TASK INSTRUCTIONS: Two lines in the data below mark the range: the one with "left knee: (80, 409, 15)" and the one with "right wrist: (528, 355, -4)". Return both, along with every line between them, exactly.

EXCERPTED RECORDS:
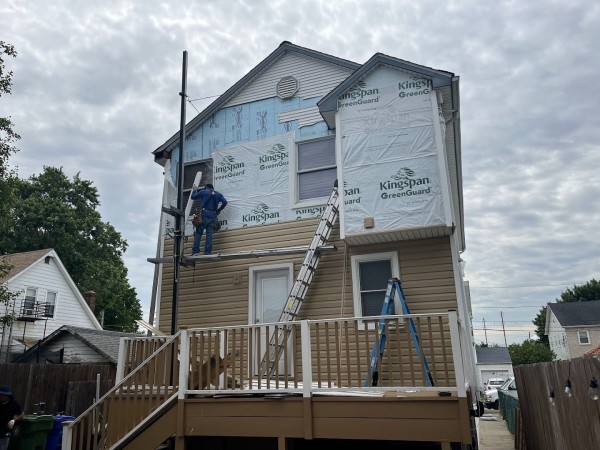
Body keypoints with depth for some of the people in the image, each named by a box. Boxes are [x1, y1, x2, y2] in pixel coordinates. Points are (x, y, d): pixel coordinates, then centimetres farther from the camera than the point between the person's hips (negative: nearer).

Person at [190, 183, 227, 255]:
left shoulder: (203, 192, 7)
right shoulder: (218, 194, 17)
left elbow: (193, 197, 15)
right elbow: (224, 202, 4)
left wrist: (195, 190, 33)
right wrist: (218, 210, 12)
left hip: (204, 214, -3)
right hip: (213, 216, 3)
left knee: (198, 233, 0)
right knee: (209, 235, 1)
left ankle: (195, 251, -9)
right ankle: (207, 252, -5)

--

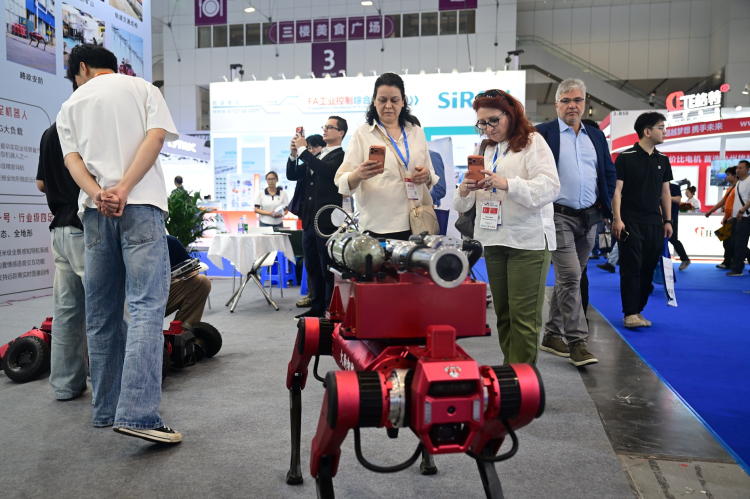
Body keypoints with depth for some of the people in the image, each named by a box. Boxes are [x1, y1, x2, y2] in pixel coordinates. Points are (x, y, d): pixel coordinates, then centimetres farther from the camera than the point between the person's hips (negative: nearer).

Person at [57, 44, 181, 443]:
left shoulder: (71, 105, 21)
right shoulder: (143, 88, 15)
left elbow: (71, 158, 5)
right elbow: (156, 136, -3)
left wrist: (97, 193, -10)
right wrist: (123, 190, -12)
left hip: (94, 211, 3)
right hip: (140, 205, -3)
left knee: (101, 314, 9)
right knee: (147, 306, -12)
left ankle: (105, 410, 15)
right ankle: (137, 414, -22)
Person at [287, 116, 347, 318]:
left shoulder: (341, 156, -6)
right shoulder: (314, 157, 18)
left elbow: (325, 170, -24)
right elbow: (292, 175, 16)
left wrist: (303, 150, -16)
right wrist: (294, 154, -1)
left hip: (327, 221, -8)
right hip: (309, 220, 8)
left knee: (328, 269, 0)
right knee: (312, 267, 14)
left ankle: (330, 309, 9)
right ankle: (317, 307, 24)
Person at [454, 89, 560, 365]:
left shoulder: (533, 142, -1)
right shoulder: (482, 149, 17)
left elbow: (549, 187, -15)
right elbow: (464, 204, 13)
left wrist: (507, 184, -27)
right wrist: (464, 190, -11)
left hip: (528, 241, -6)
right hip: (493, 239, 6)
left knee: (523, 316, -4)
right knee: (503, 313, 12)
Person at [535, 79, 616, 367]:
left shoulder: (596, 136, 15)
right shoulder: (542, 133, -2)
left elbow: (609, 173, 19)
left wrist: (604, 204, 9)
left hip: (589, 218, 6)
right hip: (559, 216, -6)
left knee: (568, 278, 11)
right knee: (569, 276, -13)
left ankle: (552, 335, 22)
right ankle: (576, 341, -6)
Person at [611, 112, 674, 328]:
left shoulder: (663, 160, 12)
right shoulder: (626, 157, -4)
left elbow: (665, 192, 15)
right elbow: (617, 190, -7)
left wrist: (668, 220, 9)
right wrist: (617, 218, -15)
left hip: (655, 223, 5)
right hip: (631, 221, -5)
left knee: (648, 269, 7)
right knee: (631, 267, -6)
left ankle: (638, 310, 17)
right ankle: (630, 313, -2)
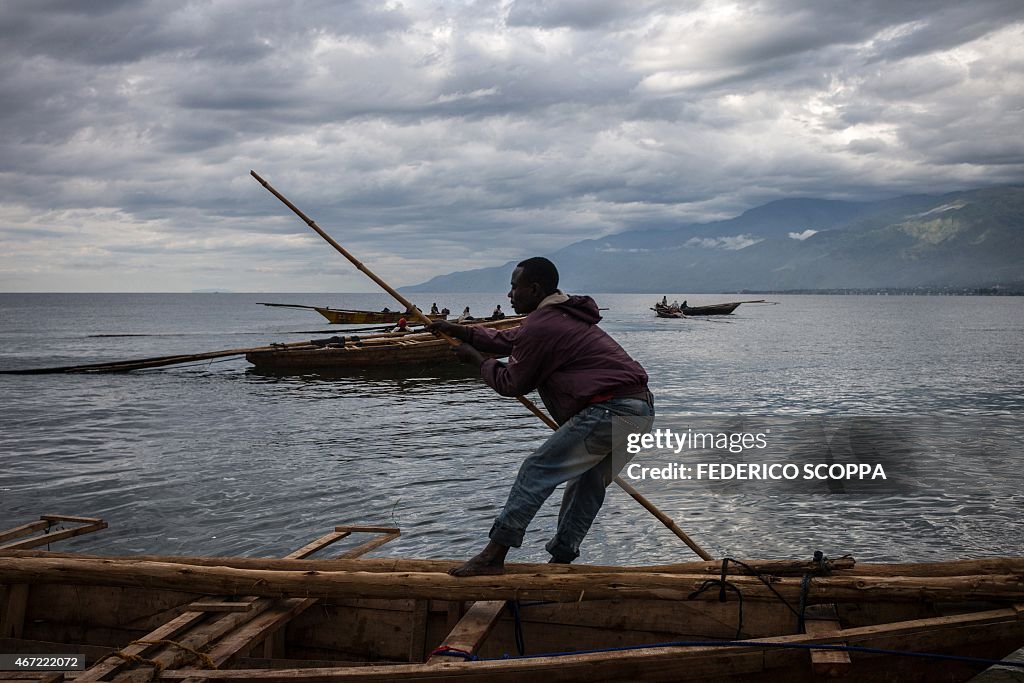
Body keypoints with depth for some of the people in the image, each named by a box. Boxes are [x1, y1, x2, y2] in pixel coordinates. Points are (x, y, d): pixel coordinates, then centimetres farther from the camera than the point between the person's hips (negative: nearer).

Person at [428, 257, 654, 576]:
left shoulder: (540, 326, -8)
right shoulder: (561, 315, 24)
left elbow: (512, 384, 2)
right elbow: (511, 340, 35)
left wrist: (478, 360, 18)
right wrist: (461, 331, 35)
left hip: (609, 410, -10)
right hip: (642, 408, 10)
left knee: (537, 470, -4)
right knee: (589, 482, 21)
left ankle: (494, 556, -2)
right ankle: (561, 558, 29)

---

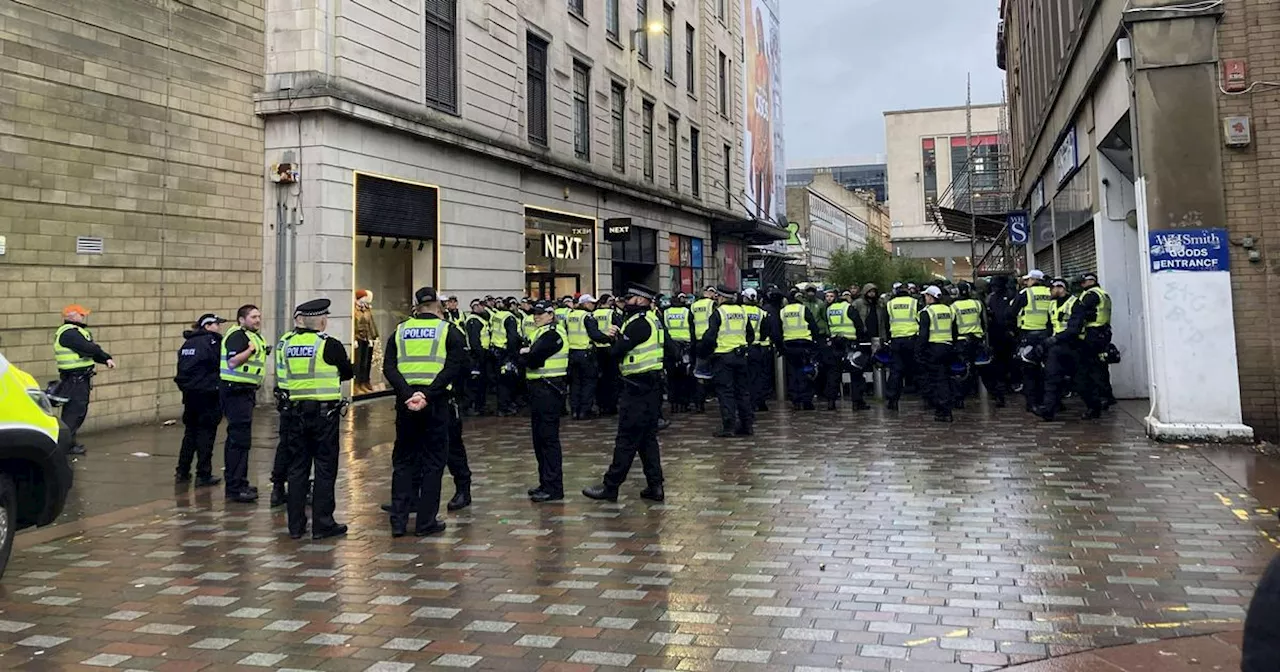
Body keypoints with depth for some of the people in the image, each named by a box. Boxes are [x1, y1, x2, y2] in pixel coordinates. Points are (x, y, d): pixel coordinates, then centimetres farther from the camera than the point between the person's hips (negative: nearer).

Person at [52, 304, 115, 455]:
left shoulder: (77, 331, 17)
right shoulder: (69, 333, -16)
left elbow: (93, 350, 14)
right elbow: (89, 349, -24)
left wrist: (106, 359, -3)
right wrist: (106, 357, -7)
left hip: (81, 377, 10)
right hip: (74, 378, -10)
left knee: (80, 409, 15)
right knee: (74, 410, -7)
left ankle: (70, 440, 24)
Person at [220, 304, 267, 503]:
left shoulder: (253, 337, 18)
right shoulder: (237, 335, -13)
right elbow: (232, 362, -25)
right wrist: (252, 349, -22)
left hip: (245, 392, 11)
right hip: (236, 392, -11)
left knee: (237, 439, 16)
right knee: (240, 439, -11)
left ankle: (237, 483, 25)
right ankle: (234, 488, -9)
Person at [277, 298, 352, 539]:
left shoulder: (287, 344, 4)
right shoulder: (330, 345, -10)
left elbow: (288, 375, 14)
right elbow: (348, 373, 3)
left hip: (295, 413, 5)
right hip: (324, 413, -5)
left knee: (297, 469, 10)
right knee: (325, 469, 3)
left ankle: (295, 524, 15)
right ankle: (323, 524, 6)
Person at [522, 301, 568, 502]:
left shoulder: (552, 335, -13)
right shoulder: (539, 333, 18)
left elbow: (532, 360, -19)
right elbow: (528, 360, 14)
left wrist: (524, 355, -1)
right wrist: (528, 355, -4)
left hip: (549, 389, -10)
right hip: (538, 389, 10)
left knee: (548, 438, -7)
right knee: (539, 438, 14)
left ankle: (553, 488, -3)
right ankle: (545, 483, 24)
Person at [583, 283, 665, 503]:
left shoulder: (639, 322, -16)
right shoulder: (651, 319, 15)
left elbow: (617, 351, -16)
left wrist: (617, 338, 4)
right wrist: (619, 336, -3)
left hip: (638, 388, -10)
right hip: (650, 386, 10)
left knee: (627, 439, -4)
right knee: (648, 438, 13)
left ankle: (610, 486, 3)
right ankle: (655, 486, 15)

PROBLEM SOLUTION:
left knee: (80, 409, 15)
right knee: (74, 410, -7)
left ankle: (70, 440, 24)
Person at [220, 304, 267, 503]:
left shoulder: (253, 337, 18)
right shoulder: (237, 335, -13)
right elbow: (232, 362, -25)
right wrist: (252, 349, -22)
left hip: (245, 392, 11)
right hip: (236, 392, -11)
left knee: (237, 439, 16)
right knee: (240, 439, -11)
left ankle: (237, 483, 25)
right ankle: (234, 488, -9)
Person at [277, 298, 352, 539]:
left shoulder: (287, 344, 4)
right shoulder: (330, 345, -10)
left elbow: (288, 375, 14)
right elbow: (348, 373, 3)
left hip: (295, 413, 5)
right hip: (324, 413, -5)
left knee: (297, 469, 10)
right knee: (325, 469, 3)
left ankle: (295, 524, 15)
right ankle: (323, 524, 6)
Person at [522, 301, 568, 502]:
left shoulder: (552, 335, -13)
right shoulder: (539, 333, 18)
left elbow: (532, 360, -19)
right elbow: (528, 360, 14)
left wrist: (524, 355, -1)
right wrist: (528, 355, -4)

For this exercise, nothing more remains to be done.